Friday, January 30, 2009

SKEETERVILLE

An old joke is that when the Army had a base at the Naples Airport in WWII something landed on the runway and a mechanic put 30 gallons in it before he realized it was a swamp mosquito. When the swamps were up close and personal, this story could've been true. Almost.

Except for Everglades City and a other remote areas, mosquitoes today are a mere inconvenience. In the days before the swamps were drained they were intolerable.

To try to fight them, spray planes and the bug trucks were used. A bug truck was a pickup fitted with a device that mixed diesel fuel and bug spray together, converted it to smoke, and blew it out the back. Find a bug truck and you'd see a mob of kids running in the cloud of toxins behind the sprayer. Strangely, I can't recall anyone getting sick from this insanity.

Mike Gideon, a longtime friend and retired CCSO Deputy, recalled that, as a child living in Everglades City, he had to suit up to go out to play. The gear included a long sleeve shirt, long trousers, hat, and a bandanna worn bandit style over the mouth. Properly attired, he could bear the onslaught of the vicious swamp skeeters. Not much fun in the oppressive sub-tropical heat.

Marco Island was infected with not only skeeters, but sand gnats--billions of them. They flew in any open mouth, nested in your ears, and gnawed on your body. Called No-see-ems, they were hard to find. . . until they bit you.

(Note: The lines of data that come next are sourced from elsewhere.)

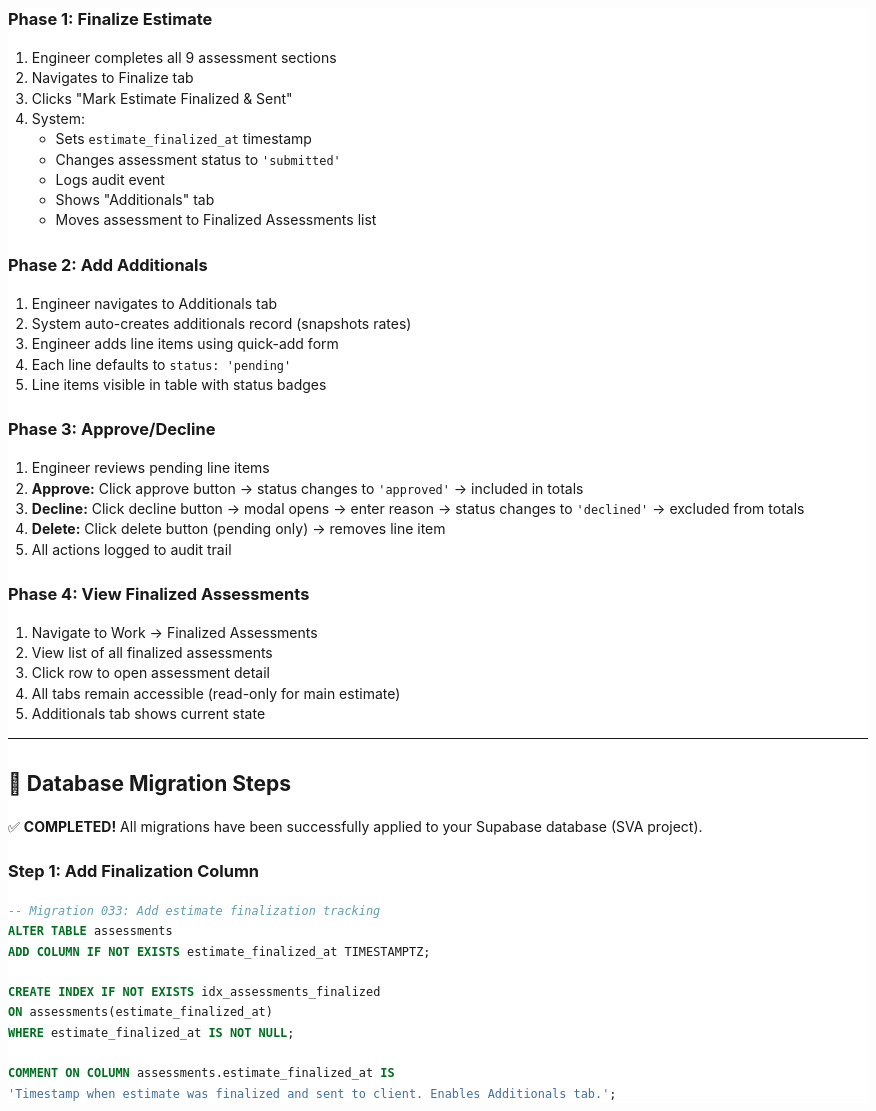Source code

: ### Phase 1: Finalize Estimate
1. Engineer completes all 9 assessment sections
2. Navigates to Finalize tab
3. Clicks "Mark Estimate Finalized & Sent"
4. System:
   - Sets `estimate_finalized_at` timestamp
   - Changes assessment status to `'submitted'`
   - Logs audit event
   - Shows "Additionals" tab
   - Moves assessment to Finalized Assessments list

### Phase 2: Add Additionals
1. Engineer navigates to Additionals tab
2. System auto-creates additionals record (snapshots rates)
3. Engineer adds line items using quick-add form
4. Each line defaults to `status: 'pending'`
5. Line items visible in table with status badges

### Phase 3: Approve/Decline
1. Engineer reviews pending line items
2. **Approve:** Click approve button → status changes to `'approved'` → included in totals
3. **Decline:** Click decline button → modal opens → enter reason → status changes to `'declined'` → excluded from totals
4. **Delete:** Click delete button (pending only) → removes line item
5. All actions logged to audit trail

### Phase 4: View Finalized Assessments
1. Navigate to Work → Finalized Assessments
2. View list of all finalized assessments
3. Click row to open assessment detail
4. All tabs remain accessible (read-only for main estimate)
5. Additionals tab shows current state

---

## 🔧 Database Migration Steps

✅ **COMPLETED!** All migrations have been successfully applied to your Supabase database (SVA project).

### Step 1: Add Finalization Column
```sql
-- Migration 033: Add estimate finalization tracking
ALTER TABLE assessments
ADD COLUMN IF NOT EXISTS estimate_finalized_at TIMESTAMPTZ;

CREATE INDEX IF NOT EXISTS idx_assessments_finalized 
ON assessments(estimate_finalized_at) 
WHERE estimate_finalized_at IS NOT NULL;

COMMENT ON COLUMN assessments.estimate_finalized_at IS 
'Timestamp when estimate was finalized and sent to client. Enables Additionals tab.';
```
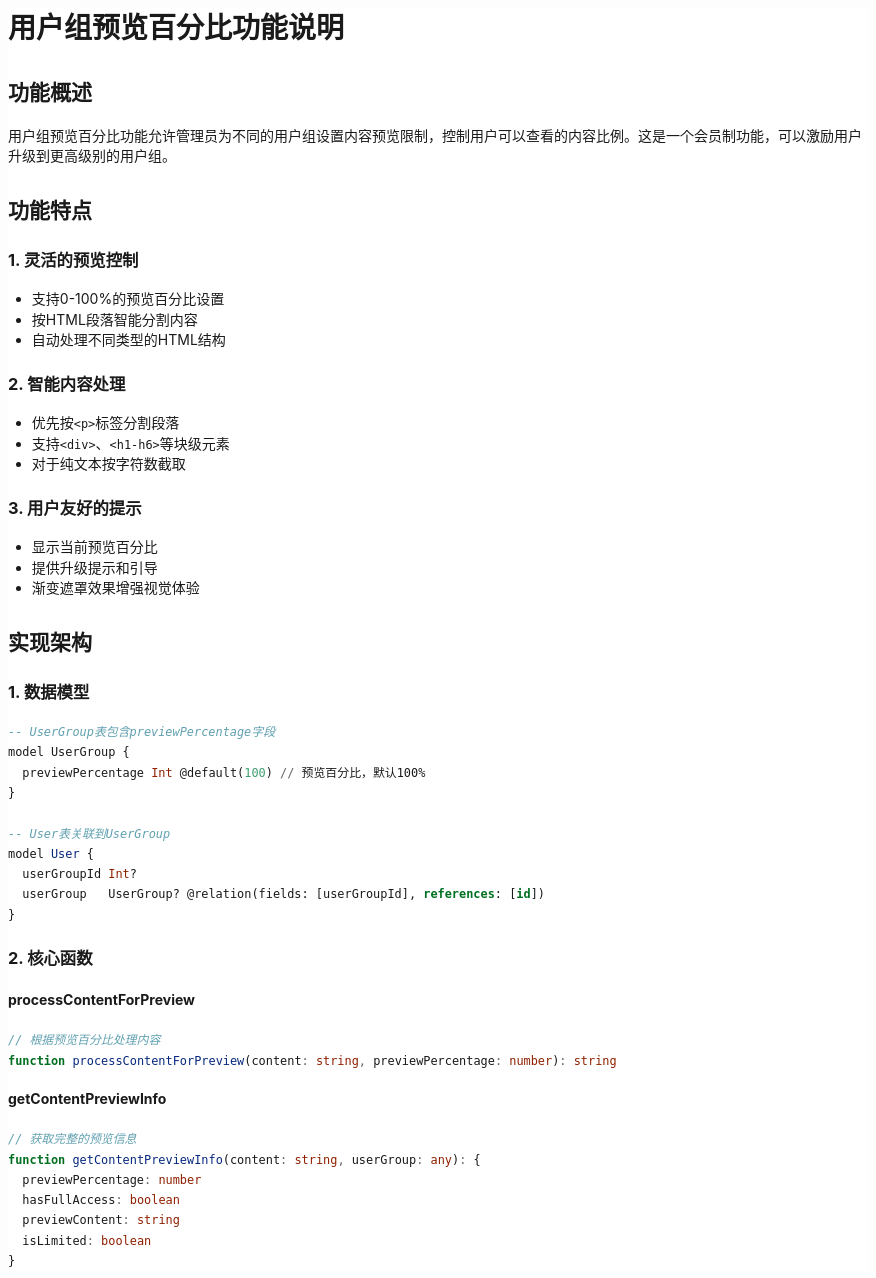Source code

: # 用户组预览百分比功能说明

## 功能概述

用户组预览百分比功能允许管理员为不同的用户组设置内容预览限制，控制用户可以查看的内容比例。这是一个会员制功能，可以激励用户升级到更高级别的用户组。

## 功能特点

### 1. 灵活的预览控制
- 支持0-100%的预览百分比设置
- 按HTML段落智能分割内容
- 自动处理不同类型的HTML结构

### 2. 智能内容处理
- 优先按`<p>`标签分割段落
- 支持`<div>`、`<h1-h6>`等块级元素
- 对于纯文本按字符数截取

### 3. 用户友好的提示
- 显示当前预览百分比
- 提供升级提示和引导
- 渐变遮罩效果增强视觉体验

## 实现架构

### 1. 数据模型
```sql
-- UserGroup表包含previewPercentage字段
model UserGroup {
  previewPercentage Int @default(100) // 预览百分比，默认100%
}

-- User表关联到UserGroup
model User {
  userGroupId Int?
  userGroup   UserGroup? @relation(fields: [userGroupId], references: [id])
}
```

### 2. 核心函数

#### processContentForPreview
```typescript
// 根据预览百分比处理内容
function processContentForPreview(content: string, previewPercentage: number): string
```

#### getContentPreviewInfo
```typescript
// 获取完整的预览信息
function getContentPreviewInfo(content: string, userGroup: any): {
  previewPercentage: number
  hasFullAccess: boolean
  previewContent: string
  isLimited: boolean
}
```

Working as a cop wasn't a lotta fun. The cars had no AC, so you patrolled with the windows down. Once you got out of the car it was worse. I recall making traffic stops and wiping the skeeters off my arms, leaving them covered in blood from the squashed critters. Many a ticket was abandonded and the driver told to move on because you just couldn't take it any longer.

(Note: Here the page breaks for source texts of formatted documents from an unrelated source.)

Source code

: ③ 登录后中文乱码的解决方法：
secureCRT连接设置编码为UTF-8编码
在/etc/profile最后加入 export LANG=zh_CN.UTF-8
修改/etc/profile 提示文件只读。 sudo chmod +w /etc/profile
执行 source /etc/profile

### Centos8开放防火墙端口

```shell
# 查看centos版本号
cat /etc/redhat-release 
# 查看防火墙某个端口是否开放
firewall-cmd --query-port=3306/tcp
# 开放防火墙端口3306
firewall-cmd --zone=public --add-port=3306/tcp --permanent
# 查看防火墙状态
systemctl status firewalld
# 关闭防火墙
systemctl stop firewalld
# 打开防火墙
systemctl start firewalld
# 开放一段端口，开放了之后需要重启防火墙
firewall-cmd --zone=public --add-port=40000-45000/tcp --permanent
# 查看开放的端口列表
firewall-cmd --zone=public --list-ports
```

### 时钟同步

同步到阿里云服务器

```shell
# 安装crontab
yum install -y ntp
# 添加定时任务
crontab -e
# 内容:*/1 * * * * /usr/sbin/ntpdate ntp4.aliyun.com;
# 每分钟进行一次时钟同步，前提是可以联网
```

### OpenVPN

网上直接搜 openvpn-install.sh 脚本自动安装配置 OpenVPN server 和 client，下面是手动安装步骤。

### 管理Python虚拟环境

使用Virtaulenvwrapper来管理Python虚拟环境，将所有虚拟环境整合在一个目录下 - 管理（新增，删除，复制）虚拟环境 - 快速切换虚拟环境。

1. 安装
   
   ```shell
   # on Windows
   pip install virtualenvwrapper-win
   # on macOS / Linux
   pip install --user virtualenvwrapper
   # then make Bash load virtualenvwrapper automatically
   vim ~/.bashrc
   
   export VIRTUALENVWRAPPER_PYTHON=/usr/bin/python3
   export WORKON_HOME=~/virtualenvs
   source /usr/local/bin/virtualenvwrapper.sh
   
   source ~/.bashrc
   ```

There was some law enforcement benefit. Escaped prisoners were regularly found by the roadway after a short spell in the swamps. They begged to go back to jail--or, on occasion, the hospital for a transfusion.

Another buddy, and retired NPD cop Dave Dampier, reminds me that nobody begged to go back to the Paw Paw Patch. The Paw Paw Patch was the original city jail. It was located close to the 3rd St So area. With no glass in the windows, prisoners could be heard slapping and cursing the little vampires all night long, yelling, Cale, let me out of here. These damn skeeters are killin' me.